Radiobuttons and Checkboxes
Radiobuttons and Checkboxes are click targets, and are thus more robust than type targets. Although they too are implemented using native input elements, it suffices to specify the enclosing qooxdoo widget as the target. If you are using id’s for the qooxdoo widgets that could look like this:
id=qx.ui.form.CheckBox.108
Using XPaths without id’s to that end can be more tricky. A good strategy seems to locate the text label of the respective input element and then navigate from there. Here are two examples using checkbox and radiobutton:
xpath=//div[text()="Text of the checkbox I want to click"]/preceding-sibling::input xpath=//div[text()="Text of the radiobutton I want to click"]/preceding-sibling::input
Opera and Checkboxes
With the current implementation, in the case of checkboxes Opera seems to prefer the standard click command of Selenium over the more specific qxClick from the qooxdoo extensions. (TODO: qxClick should be adapted to work with Opera in these cases too).
Context Menu
To get a context menu use onContextMenu and onContextMenuAt. These are available in release 1.0 and later of Selenium. Note that the FireFox addon All-in-One Gestures will cause problems with context menu events not being received consistently.
Opening TreeFolders
To open a tree folder in a Tree widget, you need to click on one of its descendant elements. A TreeFolder composes of the +/- image that denotes visible or hideable children; the opened or closed folder icon; and the folder label. Clicking on the TreeFolder widget itself will not trigger the desired action. Clicking the following locator
id=qx.ui.tree.TreeFolder.636
will not yield the desired result of opening the tree folder. Rather, using one of the beforementioned subelements will do the job:
xpath=//*[@id="qx.ui.tree.TreeFolder.636"]//img
This will hit the +/- image since it is the first img descendant of the TreeFolder node (Using this is mandatory for closing the folder again!).

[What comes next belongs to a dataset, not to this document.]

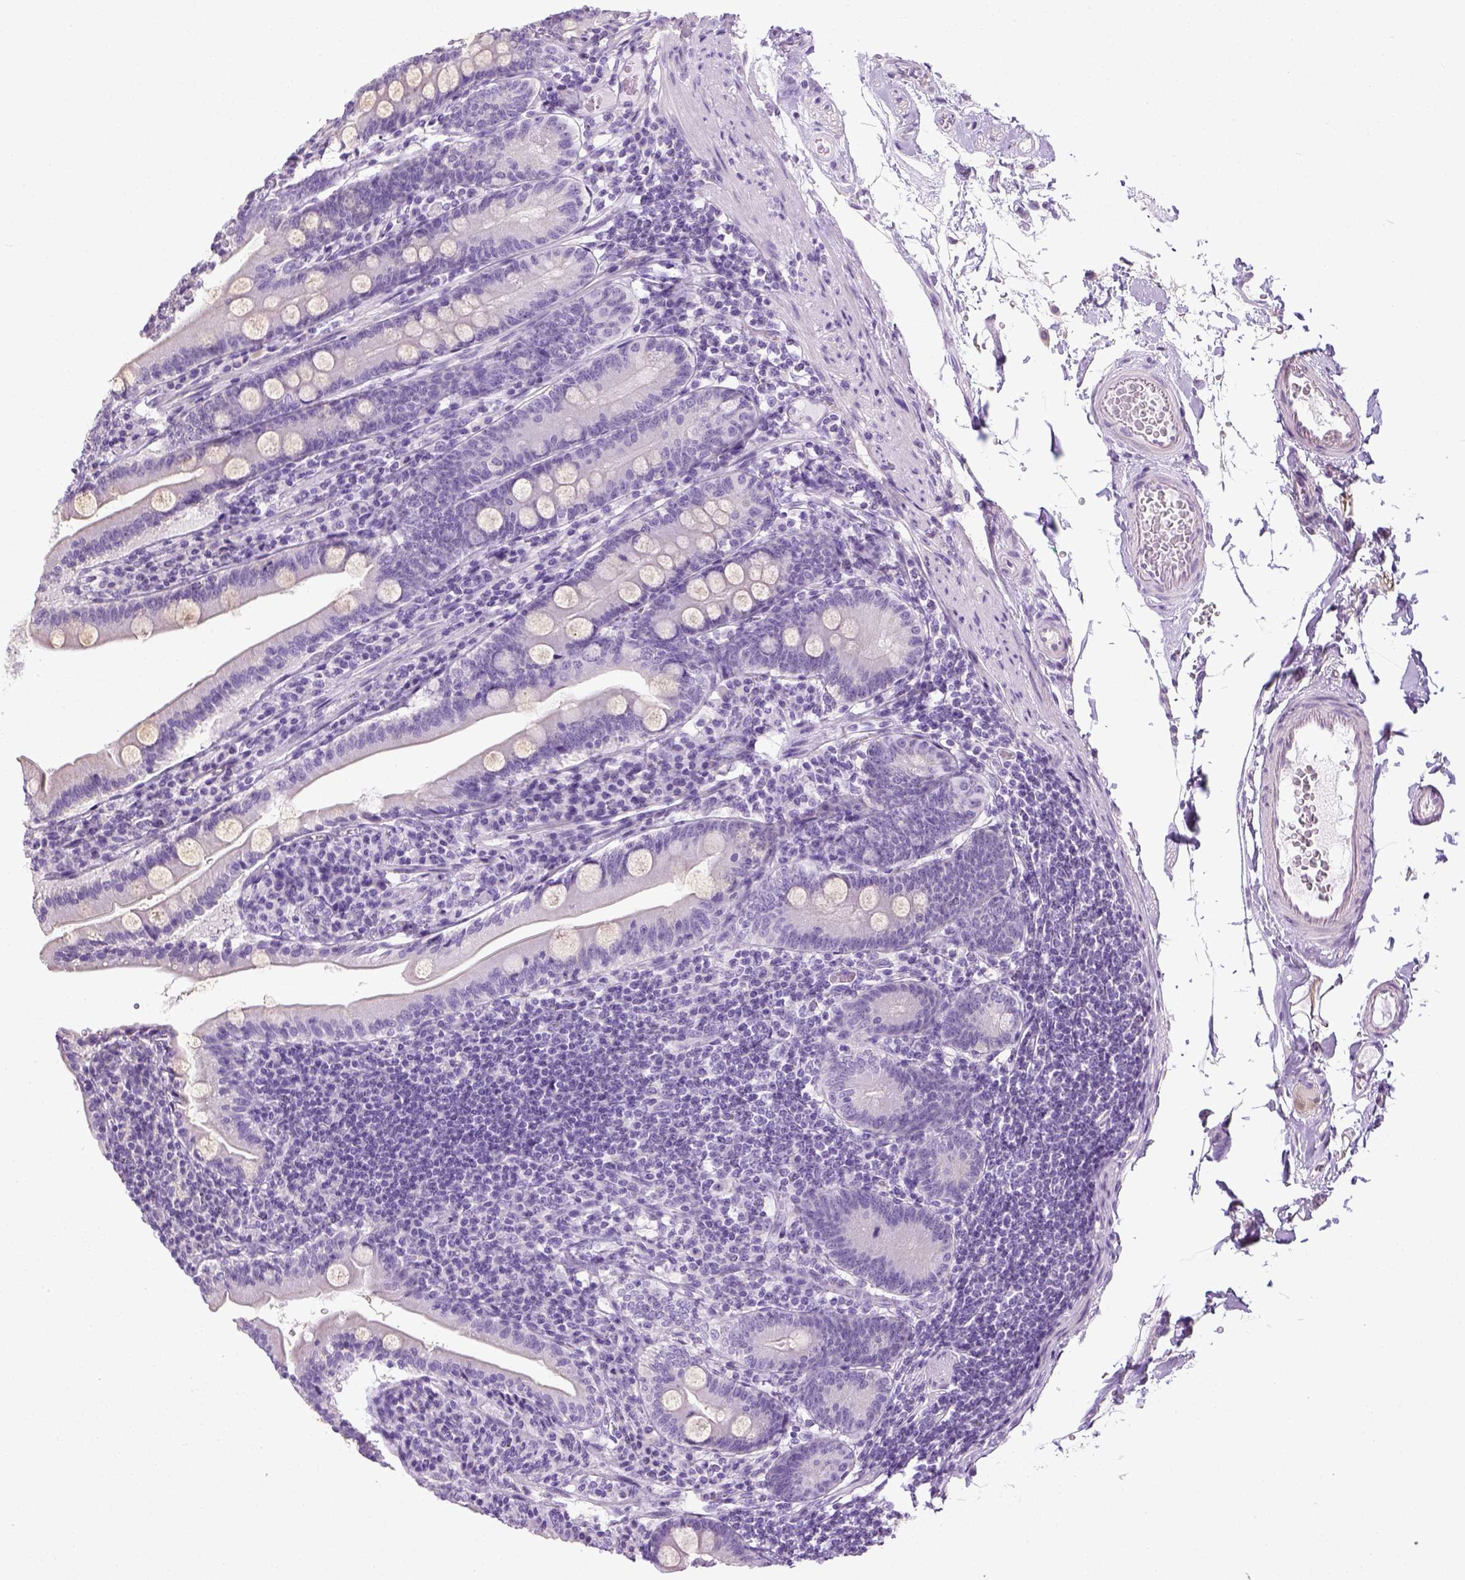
{"staining": {"intensity": "negative", "quantity": "none", "location": "none"}, "tissue": "duodenum", "cell_type": "Glandular cells", "image_type": "normal", "snomed": [{"axis": "morphology", "description": "Normal tissue, NOS"}, {"axis": "topography", "description": "Duodenum"}], "caption": "Immunohistochemical staining of benign duodenum exhibits no significant expression in glandular cells.", "gene": "LGSN", "patient": {"sex": "female", "age": 67}}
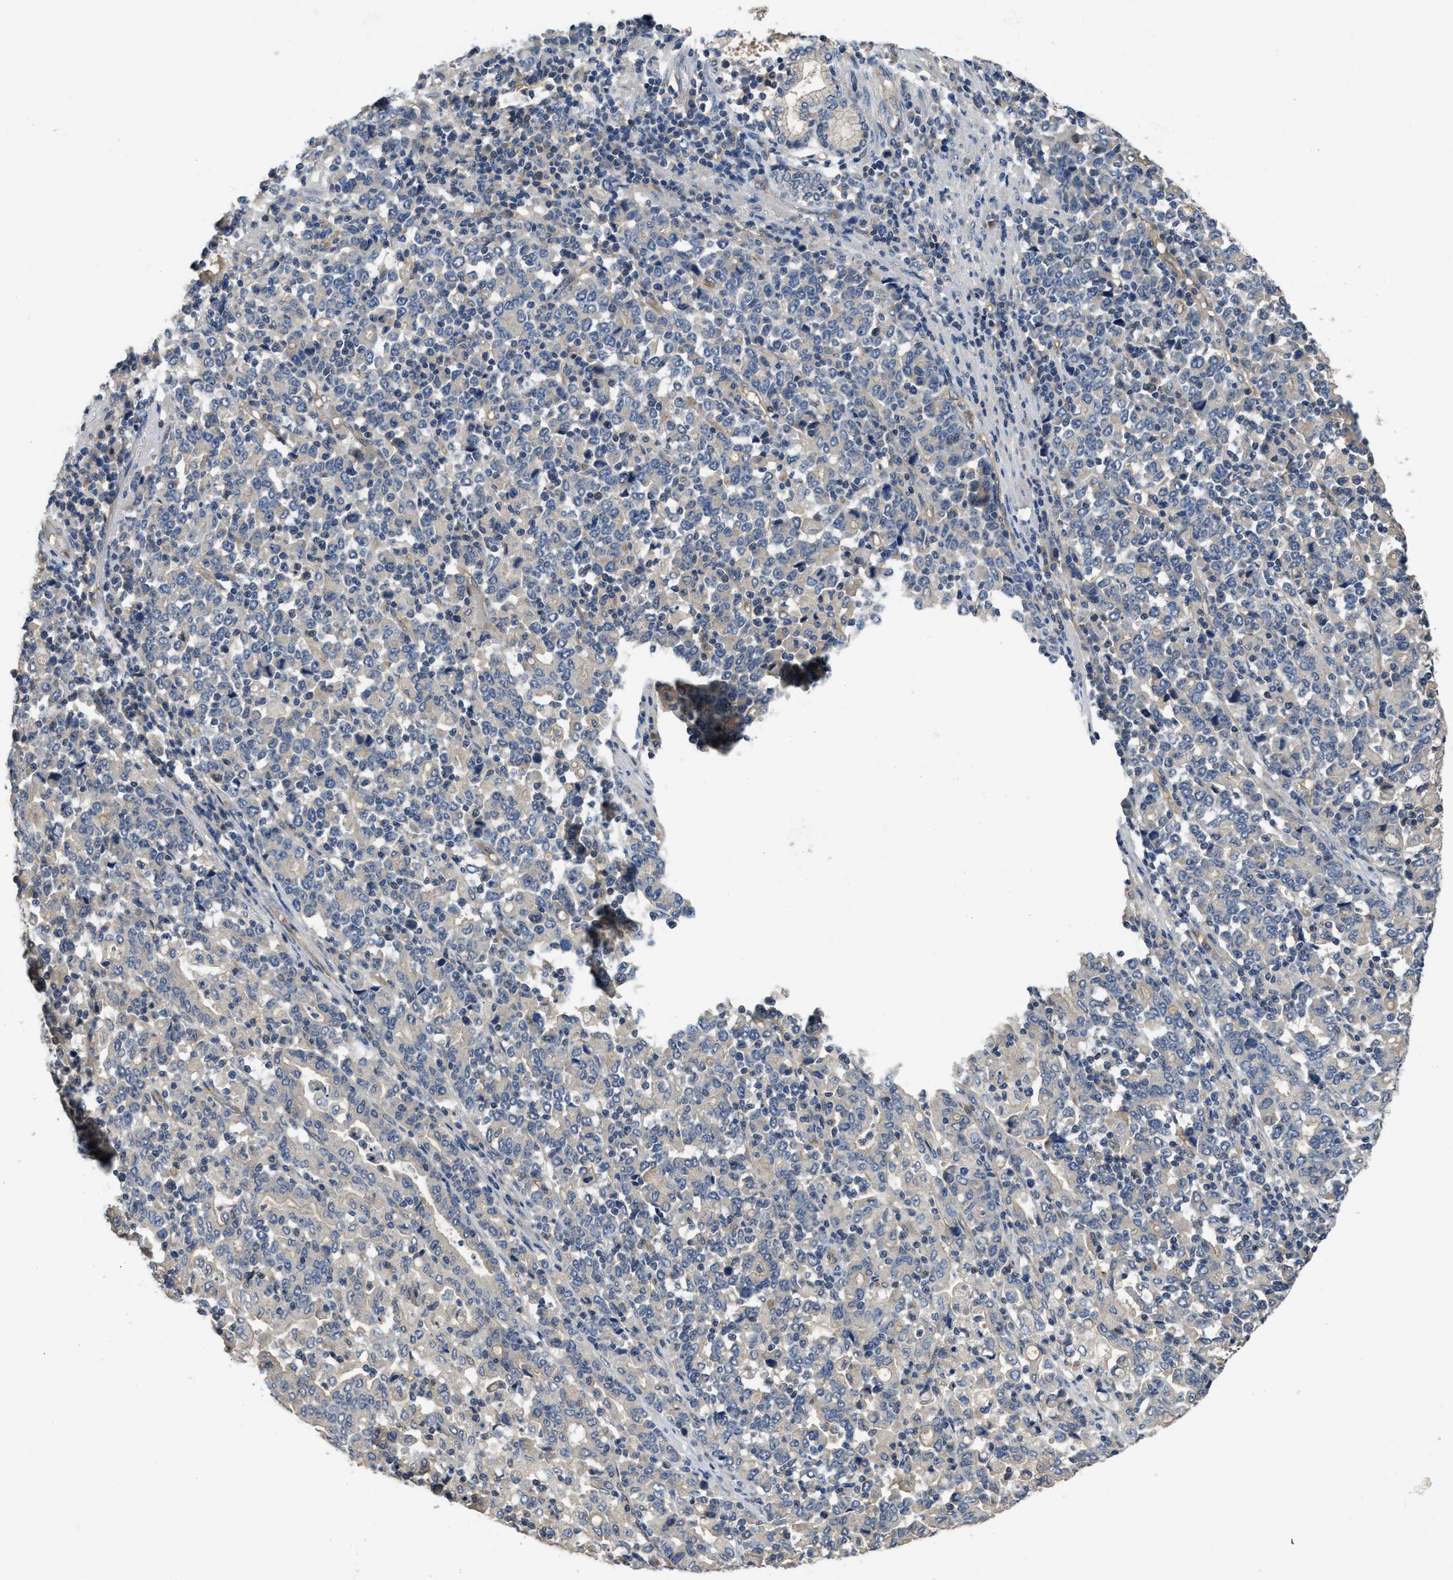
{"staining": {"intensity": "negative", "quantity": "none", "location": "none"}, "tissue": "stomach cancer", "cell_type": "Tumor cells", "image_type": "cancer", "snomed": [{"axis": "morphology", "description": "Adenocarcinoma, NOS"}, {"axis": "topography", "description": "Stomach, upper"}], "caption": "Tumor cells are negative for protein expression in human stomach cancer.", "gene": "PPP3CA", "patient": {"sex": "male", "age": 69}}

Alternatively, you might click on the label of the tree folder which would also result in the label being selected:
xpath=//*[@id="qx.ui.tree.TreeFolder.636"]//*[text()="My Folder Label"]
This also adds a bit of self-documenting code to your tests since the folder label is easily recognizable.
Clicking in tables
A fundamental problem of Selenium is that the mouse actions have screen X and Y coordinates set to 0. However, qooxdoo’s table uses the coordinates to calculate the row and column that has been clicked on.
The qooxdoo extensions include a qxClickAt command which solves this problem. The screen position of the selected element is calculated and provided in the mouse click sent to the browser.
Clicking in ComboBoxEx
ComboBoxEx uses a drop-down which is a table. If using qxClickAt fails to click on an item in the drop-down, use mouseDownAt and mouseUpAt instead with parameters set to 2,2.
This works because the parameters are interpreted as offsets to the coordinates of the selected item. The raw coordinates are outside the bounding pane and so are rejected when qxClickAt is used.
IE and XPath
IE (7, in my case) seems to have a strange take on XPaths when performance is concerned (This I heard mention by several others, too). For example, while a command using the following locator
xpath=//*[@id="qx.ui.tree.TreeFolder.668"]
takes about 1 seconds to return on my test system, this one
xpath=//*[@id="qx.ui.tree.TreeFolder.668"]/div[1]/div[1]/img
takes 4-5 times as long! This is especially surprising since the second locator only adds “deterministic” elements to the path where there is little or no search involved.
That means: You might want to pay close attention to how your tests are running under IE if timing issues come up, e.g. when you schedule multiple tests or monitor runtime performance. This is especially crucial when system pop-ups from the browser that relate to script responsiveness (”There is a script taking a loooong time ... do you want to continue?”) interfer with your tests. You might have to do some XPath tuning and tweaking for IE.